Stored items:
--*--

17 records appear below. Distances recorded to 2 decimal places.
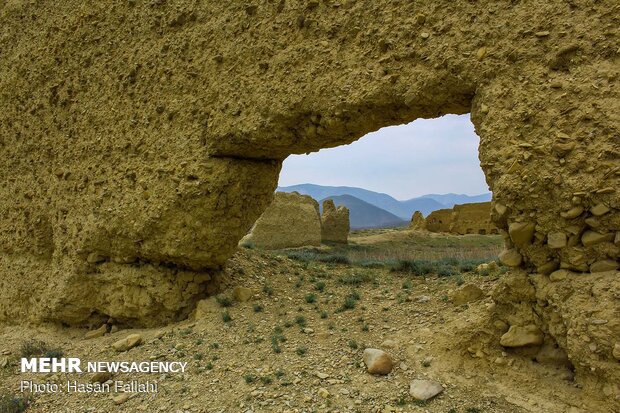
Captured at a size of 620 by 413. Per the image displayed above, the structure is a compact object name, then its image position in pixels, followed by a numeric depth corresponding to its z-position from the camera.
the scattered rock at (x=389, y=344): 3.96
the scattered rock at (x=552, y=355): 3.24
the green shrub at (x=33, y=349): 5.02
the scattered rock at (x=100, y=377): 4.32
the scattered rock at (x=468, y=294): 4.45
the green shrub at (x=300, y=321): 4.64
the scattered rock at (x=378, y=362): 3.61
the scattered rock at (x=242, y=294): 5.38
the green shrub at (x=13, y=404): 4.00
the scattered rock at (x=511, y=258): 3.45
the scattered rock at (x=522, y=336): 3.35
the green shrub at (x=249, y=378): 3.79
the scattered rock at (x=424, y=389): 3.29
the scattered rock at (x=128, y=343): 4.84
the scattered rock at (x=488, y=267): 5.31
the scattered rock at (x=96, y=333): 5.41
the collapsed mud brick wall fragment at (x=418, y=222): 24.73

--*--

Task to complete:
Give every entry again word for word; no images belong in the copy.

Output for this exercise:
17 records appear below. Distances recorded to 2 decimal places.
Captured at a size of 620 by 413. Per the image displayed above, the structure is a compact object name, then its image position in pixels, followed by a numeric depth corresponding to its z-position from the camera.
the scattered rock at (x=389, y=344): 3.96
the scattered rock at (x=552, y=355): 3.24
the green shrub at (x=33, y=349): 5.02
the scattered rock at (x=100, y=377): 4.32
the scattered rock at (x=468, y=294): 4.45
the green shrub at (x=300, y=321): 4.64
the scattered rock at (x=378, y=362): 3.61
the scattered rock at (x=242, y=294): 5.38
the green shrub at (x=13, y=404): 4.00
the scattered rock at (x=511, y=258): 3.45
the scattered rock at (x=522, y=336): 3.35
the green shrub at (x=249, y=378): 3.79
the scattered rock at (x=424, y=389): 3.29
the scattered rock at (x=128, y=343): 4.84
the scattered rock at (x=488, y=267): 5.31
the scattered rock at (x=96, y=333): 5.41
the collapsed mud brick wall fragment at (x=418, y=222): 24.73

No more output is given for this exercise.